Word for word, write out the entries that follow, omitting all pictures.

*** Supplied material Section Begins ***

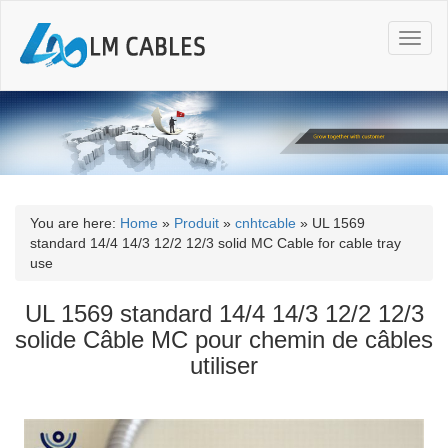
T
o
g
g
l
e
n
a
v
i
You are here:
Home
»
Produit
»
cnhtcable
»
UL 1569
g
standard 14/4 14/3 12/2 12/3 solid MC Cable for cable tray
a
use
t
i
UL 1569 standard 14/4 14/3 12/2 12/3
o
solide Câble MC pour chemin de câbles
n
utiliser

*** Supplied material Section Ends ***

§ **Answer below**
T
o
g
g
l
e
n
a
v
i
You are here:
Home
»
Produit
»
cnhtcable
»
UL 1569
g
standard 14/4 14/3 12/2 12/3 solid MC Cable for cable tray
a
use
t
i
UL 1569 standard 14/4 14/3 12/2 12/3
o
solide Câble MC pour chemin de câbles
n
utiliser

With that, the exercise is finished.